* TO-DO LIST
1: Name each person mentioned by name in the forum discussion of consciousness below.
2: In the forum discussion of consciousness below, which phrase does Iwannaplato say would make more sense than "on the other hand"?

* DOCUMENT EXTRACT

□ □ □ □ □

On the other hand, physical scientists, employing the scientific method and working with ever more sophisticated fMRI technologies, are still unable to pin down whether or not human consciousness is actually autonomous. Unless, perhaps, a link can be provided challenging that.
Iwannaplato wrote: Thu Jun 06, 2024 6:37 amAnd this is not a response to what is written. Iambiguous begins with 'on the other hand' then makes a point that, if anything, would be supportive of what he quoted. 'In addition' would make more sense here than 'on the other hand'.
Ridiculous. If I do say so myself. I am making a distinction between philosophers who, in one or another hallowed hall, "think all of this through" and then in worlds of words up in the philosophical clouds offer up arguments that revolve largely around words defining and defending other words.

What I would be far more intrigued regarding is Tallis's attempt to bring all of his intellectual assumptions above down to Earth and note how, in regard to Mary and Jane and issues like abortion, human interactions either are unequivocaslly autonomous or compelled.
What illusionists mobilise to put phenomenal consciousness back into the materialist box requires invoking processes even more out of reach of physicalism. Thus, the claim by Frankish that “If phenomenal properties are… a sort of mental fiction, then we need no longer be embarrassed by them” could not be further from the truth.
The truth. The truth here? Tallis can provide us with a scientific assessment establishing that human interactions are unequovocally not just embodying the illusion of free will? He's just here to provide us with a philosophical confirmation?
Iwannaplato wrote: Thu Jun 06, 2024 6:37 amI don't think he's talking about free will. He seems to be talking about substance and the limits of physicalism to explain experiencing. The article does not mention free will, it is focused on substance issues.
Maybe. But that is certainly [compelled of not] what I come back to:

"'If phenomenal properties are… a sort of mental fiction, then we need no longer be embarrassed by them' could not be further from the truth".

What are mental fictions here other than points of view wholly compelled by our brain that, instead, given the "psychological illusion of free will" we merely believe "in our head" are autonomus.

But then the part where those who argue that "everything is physical" are confronted with "the gap" as well. After all, who among us knows unequivocally what the physical encompasses ontologically and teleologically. Let alone deontologically.

Though, again, I'm always the first here to acknowledge this: that I am simply unable to grasp these relationships in the most rational manner. And that I am misconstruing Tallis's own conclusions.
Mental fictions do not seem like the kinds of items brewed up by the physical world acting in accordance with the laws of nature identified by physicists. Illusionists, far from dealing with the embarrassment of phenomenal consciousness, have compounded the challenge it presents by requiring a slice of matter and energy to generate a fiction about itself.
Okay, then back to dreams. My own are bursting at the seams with mental fictions. The "interactions" in the dreams are created by the brain itself. We wake up noting that none of it really happened at all. Except "in our head". Indeed, how many times have we woke thinking, "whew, it was just a dream!".

□ □ □ □ □

* RAW DATA
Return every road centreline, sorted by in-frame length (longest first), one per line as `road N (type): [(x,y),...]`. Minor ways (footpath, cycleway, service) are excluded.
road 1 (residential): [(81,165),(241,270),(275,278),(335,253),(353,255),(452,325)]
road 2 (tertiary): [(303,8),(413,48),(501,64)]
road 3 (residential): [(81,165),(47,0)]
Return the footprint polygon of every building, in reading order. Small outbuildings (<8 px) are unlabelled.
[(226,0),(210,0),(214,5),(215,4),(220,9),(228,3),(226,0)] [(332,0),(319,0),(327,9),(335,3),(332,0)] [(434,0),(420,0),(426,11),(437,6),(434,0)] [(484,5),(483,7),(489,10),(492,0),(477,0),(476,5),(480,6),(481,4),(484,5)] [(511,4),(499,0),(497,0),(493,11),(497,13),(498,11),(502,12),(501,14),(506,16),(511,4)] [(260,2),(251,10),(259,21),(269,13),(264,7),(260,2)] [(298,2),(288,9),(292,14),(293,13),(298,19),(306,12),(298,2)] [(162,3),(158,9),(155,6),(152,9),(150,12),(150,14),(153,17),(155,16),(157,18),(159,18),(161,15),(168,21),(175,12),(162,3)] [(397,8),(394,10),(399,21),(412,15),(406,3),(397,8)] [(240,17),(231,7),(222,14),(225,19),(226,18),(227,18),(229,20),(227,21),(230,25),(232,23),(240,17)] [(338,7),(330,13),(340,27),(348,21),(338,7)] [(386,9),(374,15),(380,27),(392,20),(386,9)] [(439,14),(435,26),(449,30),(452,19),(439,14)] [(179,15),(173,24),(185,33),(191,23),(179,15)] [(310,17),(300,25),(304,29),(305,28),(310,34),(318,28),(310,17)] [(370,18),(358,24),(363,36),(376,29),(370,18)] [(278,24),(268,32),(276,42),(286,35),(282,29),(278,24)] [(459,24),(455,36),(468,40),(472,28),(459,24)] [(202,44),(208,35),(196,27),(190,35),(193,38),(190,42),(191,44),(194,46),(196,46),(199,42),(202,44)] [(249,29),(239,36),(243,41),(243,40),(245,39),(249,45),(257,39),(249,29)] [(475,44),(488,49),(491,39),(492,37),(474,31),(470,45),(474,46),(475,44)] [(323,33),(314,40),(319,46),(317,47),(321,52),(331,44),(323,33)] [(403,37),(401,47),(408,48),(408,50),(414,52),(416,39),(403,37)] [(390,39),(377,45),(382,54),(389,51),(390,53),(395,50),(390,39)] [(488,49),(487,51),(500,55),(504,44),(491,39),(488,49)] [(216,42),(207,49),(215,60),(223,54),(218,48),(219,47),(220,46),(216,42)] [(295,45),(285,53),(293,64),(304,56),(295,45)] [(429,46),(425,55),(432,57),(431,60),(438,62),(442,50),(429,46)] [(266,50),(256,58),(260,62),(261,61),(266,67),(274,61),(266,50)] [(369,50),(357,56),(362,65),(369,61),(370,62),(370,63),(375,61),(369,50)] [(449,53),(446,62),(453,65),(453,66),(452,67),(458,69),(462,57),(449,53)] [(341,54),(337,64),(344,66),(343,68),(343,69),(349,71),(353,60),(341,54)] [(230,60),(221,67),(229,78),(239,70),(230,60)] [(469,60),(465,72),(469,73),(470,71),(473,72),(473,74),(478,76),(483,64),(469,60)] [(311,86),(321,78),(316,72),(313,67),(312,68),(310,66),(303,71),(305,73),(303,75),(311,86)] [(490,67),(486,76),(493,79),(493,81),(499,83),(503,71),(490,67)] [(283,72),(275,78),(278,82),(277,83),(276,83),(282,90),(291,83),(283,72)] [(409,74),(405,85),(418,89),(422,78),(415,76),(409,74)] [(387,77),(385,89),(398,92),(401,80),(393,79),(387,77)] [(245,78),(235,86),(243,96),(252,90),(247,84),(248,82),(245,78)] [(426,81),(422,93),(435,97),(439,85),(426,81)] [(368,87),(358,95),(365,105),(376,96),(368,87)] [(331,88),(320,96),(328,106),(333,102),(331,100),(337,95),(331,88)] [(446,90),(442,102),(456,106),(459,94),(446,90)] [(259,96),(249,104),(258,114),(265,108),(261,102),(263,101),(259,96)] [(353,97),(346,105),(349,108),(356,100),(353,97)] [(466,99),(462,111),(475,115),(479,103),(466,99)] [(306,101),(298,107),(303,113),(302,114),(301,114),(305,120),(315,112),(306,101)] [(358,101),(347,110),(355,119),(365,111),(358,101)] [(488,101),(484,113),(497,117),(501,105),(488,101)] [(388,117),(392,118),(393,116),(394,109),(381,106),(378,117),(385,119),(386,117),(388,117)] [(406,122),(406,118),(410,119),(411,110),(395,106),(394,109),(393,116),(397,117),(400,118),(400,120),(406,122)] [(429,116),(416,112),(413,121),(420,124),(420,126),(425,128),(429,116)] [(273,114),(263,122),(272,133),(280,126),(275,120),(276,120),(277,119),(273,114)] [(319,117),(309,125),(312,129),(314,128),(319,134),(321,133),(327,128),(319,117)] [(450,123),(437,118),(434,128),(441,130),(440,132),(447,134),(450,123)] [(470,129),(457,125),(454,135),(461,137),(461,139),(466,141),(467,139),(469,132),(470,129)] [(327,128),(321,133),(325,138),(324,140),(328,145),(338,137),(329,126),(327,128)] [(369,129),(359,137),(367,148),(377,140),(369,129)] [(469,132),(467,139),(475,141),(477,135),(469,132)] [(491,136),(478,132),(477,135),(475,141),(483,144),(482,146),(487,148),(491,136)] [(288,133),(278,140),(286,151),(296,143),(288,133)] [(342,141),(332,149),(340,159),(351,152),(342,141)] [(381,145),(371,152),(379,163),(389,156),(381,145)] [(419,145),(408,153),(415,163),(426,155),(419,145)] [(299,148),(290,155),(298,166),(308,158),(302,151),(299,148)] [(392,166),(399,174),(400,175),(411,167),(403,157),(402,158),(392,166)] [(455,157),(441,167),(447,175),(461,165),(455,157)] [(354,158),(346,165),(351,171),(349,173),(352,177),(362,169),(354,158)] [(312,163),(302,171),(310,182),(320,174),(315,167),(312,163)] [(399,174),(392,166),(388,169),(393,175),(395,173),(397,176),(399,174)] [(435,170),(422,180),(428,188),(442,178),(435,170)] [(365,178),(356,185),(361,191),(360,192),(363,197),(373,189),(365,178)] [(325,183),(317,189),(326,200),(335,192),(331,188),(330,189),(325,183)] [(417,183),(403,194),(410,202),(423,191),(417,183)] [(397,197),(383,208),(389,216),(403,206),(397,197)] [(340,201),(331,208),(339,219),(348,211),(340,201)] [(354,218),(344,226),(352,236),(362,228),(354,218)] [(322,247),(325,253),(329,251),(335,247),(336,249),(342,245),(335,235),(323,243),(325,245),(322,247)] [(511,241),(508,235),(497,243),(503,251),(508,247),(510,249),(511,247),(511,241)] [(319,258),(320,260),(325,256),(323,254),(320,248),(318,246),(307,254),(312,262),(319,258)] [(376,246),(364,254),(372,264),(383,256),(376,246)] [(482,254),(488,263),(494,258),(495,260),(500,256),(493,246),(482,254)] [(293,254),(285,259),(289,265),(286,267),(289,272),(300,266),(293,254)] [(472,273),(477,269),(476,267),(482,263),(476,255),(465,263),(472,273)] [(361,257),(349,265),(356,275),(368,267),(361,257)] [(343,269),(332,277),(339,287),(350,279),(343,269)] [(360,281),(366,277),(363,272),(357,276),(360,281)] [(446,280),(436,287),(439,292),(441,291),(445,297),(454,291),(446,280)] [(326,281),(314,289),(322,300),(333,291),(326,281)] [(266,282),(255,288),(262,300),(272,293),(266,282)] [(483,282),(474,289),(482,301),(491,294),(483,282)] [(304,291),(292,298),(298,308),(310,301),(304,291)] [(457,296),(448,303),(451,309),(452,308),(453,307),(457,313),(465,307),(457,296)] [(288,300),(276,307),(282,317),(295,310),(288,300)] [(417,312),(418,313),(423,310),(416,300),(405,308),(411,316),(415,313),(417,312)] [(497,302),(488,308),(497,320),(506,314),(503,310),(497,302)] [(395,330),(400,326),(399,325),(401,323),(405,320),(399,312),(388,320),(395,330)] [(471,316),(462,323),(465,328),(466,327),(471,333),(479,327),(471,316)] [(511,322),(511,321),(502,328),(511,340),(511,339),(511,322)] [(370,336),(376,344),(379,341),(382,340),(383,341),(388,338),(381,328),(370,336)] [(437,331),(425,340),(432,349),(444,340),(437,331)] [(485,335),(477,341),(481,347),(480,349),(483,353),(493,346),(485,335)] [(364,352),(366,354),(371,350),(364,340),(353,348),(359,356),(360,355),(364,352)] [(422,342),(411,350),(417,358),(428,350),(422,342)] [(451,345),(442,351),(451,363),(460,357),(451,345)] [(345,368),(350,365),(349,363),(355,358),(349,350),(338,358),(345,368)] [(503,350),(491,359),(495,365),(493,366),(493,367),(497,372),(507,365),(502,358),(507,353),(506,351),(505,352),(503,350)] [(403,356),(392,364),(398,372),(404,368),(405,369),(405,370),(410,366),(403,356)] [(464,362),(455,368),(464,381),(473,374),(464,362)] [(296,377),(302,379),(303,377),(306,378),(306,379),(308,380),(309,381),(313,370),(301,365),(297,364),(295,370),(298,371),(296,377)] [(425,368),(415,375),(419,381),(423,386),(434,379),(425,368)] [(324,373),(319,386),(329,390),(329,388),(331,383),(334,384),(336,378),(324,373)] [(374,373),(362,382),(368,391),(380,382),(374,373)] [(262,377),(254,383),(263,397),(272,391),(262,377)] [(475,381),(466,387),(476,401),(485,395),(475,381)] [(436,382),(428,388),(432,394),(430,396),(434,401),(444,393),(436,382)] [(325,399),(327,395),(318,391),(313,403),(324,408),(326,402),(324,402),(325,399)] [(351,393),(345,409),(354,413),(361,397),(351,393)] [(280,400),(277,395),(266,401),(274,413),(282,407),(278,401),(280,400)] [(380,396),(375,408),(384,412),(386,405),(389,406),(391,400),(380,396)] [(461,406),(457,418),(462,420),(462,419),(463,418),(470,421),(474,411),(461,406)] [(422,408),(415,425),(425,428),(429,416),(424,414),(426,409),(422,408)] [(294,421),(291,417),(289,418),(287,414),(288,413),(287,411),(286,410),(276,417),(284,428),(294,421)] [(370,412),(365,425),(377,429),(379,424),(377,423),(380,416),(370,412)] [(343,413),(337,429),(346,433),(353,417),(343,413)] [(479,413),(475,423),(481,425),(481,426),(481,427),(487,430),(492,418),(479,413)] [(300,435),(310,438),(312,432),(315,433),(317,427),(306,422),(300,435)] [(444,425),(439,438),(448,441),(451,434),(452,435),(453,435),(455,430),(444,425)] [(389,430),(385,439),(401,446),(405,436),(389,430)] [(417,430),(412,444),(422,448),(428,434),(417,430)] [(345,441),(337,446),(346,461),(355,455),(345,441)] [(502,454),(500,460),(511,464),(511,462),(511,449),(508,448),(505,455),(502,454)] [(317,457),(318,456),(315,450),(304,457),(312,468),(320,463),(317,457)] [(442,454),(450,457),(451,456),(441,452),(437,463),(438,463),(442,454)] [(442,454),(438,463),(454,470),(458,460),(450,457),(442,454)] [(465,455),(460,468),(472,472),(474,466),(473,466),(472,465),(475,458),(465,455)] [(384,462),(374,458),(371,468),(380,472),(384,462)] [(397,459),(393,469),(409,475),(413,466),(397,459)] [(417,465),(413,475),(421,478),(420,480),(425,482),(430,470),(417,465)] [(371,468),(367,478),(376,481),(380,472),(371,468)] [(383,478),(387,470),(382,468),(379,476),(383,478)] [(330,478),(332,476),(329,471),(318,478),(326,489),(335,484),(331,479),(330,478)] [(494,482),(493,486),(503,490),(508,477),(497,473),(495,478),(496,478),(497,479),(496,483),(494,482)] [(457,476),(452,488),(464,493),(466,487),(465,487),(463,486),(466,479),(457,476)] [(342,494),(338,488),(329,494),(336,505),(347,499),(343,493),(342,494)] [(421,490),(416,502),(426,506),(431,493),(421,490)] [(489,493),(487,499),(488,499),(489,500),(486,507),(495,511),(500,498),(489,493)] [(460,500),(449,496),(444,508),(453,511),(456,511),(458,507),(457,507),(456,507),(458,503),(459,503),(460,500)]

□ □ □ □ □

* RESULTS OF THE TASKS
1: Iwannaplato, Iambiguous, Tallis, Mary, Jane, Frankish

2: "In addition"